İstanbul,
tarihi mirası yıpranmadan nasıl değişir?
Ersen Gürsel (65) Güzel Sanatlar Akademisi’nde eğitim gördü, aynı üniversitede
Şehircilik Kürsüsü’nde asistanlık yaptı. Plancı olarak Side ve çevresi
turistik düzenleme projesi, İstanbul Yeşilyurt Yeşilköy kıyı düzeni planı,
Bodrum Bitez Ortakent yalıları imar planı, Sultanahmet ve çevresi düzenleme
projesi, Bursa Yeşil Türbe ve çevresi düzenleme projesi, Kariye ve çevresi
projesi, İzmir Konak projesi gibi çalışmaları oldu. Mimar olarak da Maslak
Darüşşafaka Spor Kompleksi, Şişli Site sinemalarının bulunduğu yeni
bina, Bodrum Aktur Sitesi, Manastır Otel, Datça Aktur Sitesi gibi birçok
projede imzası var.
Moda tramvayının Moda-Bahariye hattını altüst ettiği bir akşamüstü Yüksek
Mimar ve Şehir Plancısı Ersen Gürsel ile kalabalık, oldukça düzensiz ve
en önemlisi nazım planı olmayan bir şehrin yeniden planlaması üzerine konuştuk.
Galata rıhtımına, Kadıköy’e, hızla artan nüfusa ve yeni mimarların eğitilmesine
basit, fakat kalıcı çözümler önerdi. İstanbul’un tarihi mirasının
modern yapılarla birleşebileceğine, tarihsel dokusunu yıpratmadan değiştirilebileceğine
olan inancımız arttı.
Bir şehir plancısı olarak İstanbul’un planı hakkında ne düşünüyorsunuz?
-Maalesef İstanbul’un onaylanmış, yürürlükte olan bir nazım planı
yok. Sanıyorum imar uygulaması 1980 tarihli eski planlar üzerinden yapılıyor.

Veri kümesi kesiti
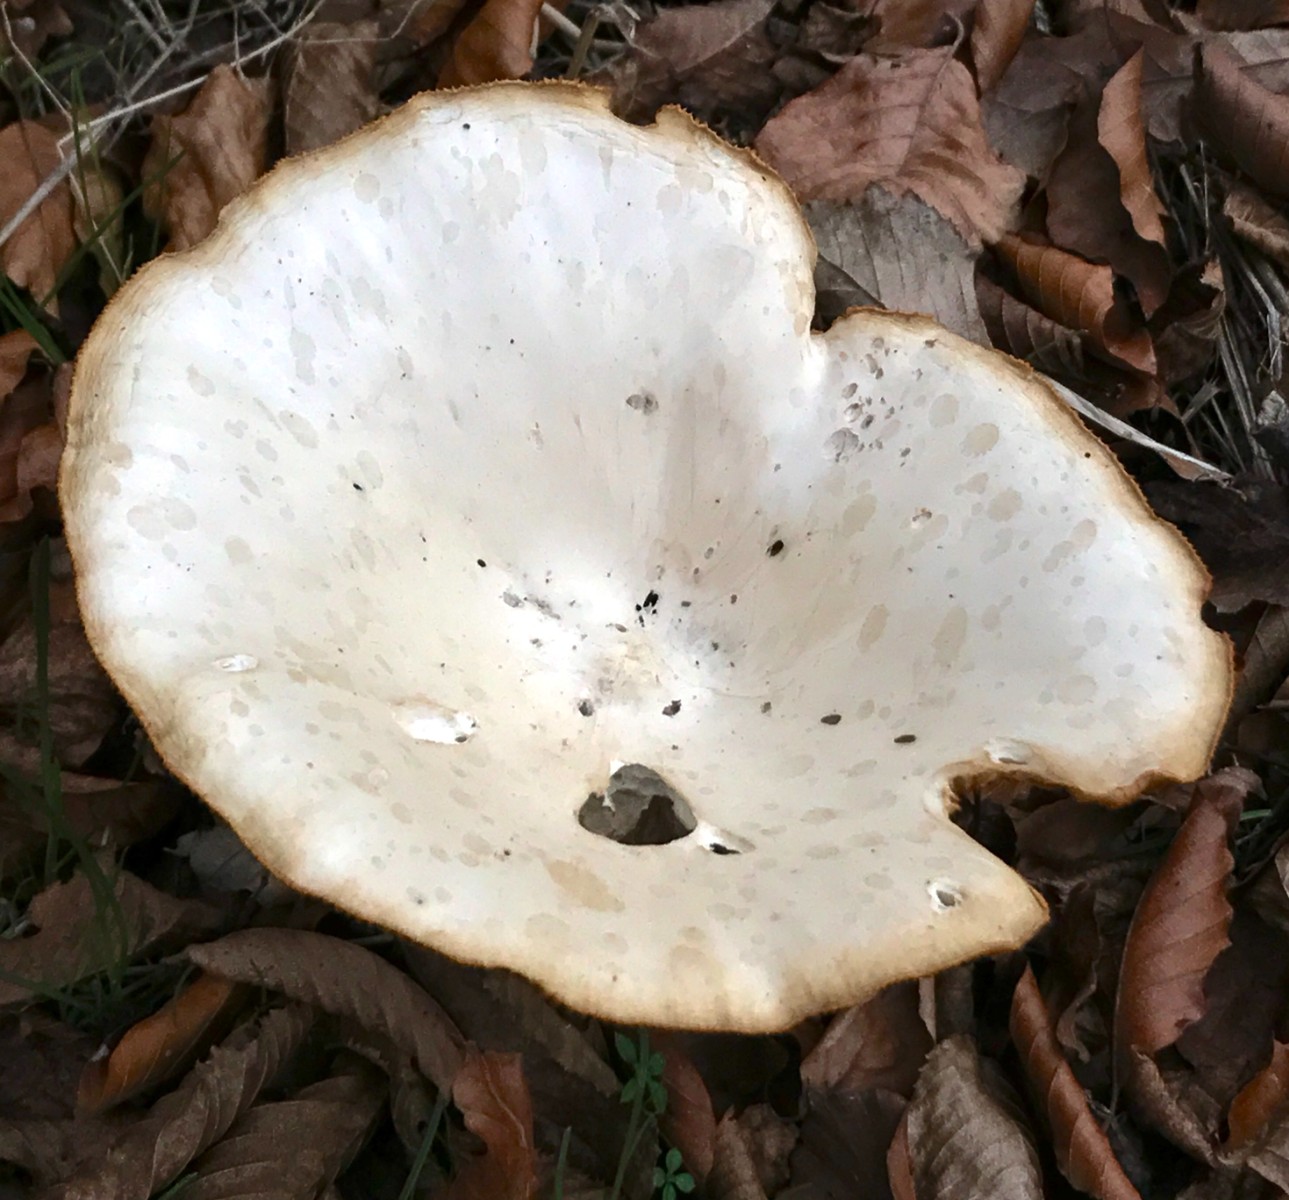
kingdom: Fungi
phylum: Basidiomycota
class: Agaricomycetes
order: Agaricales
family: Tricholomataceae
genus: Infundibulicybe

Verilen görev
Metnin "Ersen Gürsel (65)" sözlerini içeren yerden başlayıp "planlaması üzerine konuştuk." sözlerinden sonra biten bölümünü, "akşamüstü" yerine "öğleden sonra" koyarak yeniden yazın. Yanıt verirken yalnızca metinden yararlanın, satırları hesaba katmayın.

Doğru sonuç
Ersen Gürsel (65) Güzel Sanatlar Akademisi’nde eğitim gördü, aynı üniversitede
Şehircilik Kürsüsü’nde asistanlık yaptı. Plancı olarak Side ve çevresi
turistik düzenleme projesi, İstanbul Yeşilyurt Yeşilköy kıyı düzeni planı,
Bodrum Bitez Ortakent yalıları imar planı, Sultanahmet ve çevresi düzenleme
projesi, Bursa Yeşil Türbe ve çevresi düzenleme projesi, Kariye ve çevresi
projesi, İzmir Konak projesi gibi çalışmaları oldu. Mimar olarak da Maslak
Darüşşafaka Spor Kompleksi, Şişli Site sinemalarının bulunduğu yeni
bina, Bodrum Aktur Sitesi, Manastır Otel, Datça Aktur Sitesi gibi birçok
projede imzası var.
Moda tramvayının Moda-Bahariye hattını altüst ettiği bir öğleden sonra Yüksek
Mimar ve Şehir Plancısı Ersen Gürsel ile kalabalık, oldukça düzensiz ve
en önemlisi nazım planı olmayan bir şehrin yeniden planlaması üzerine konuştuk.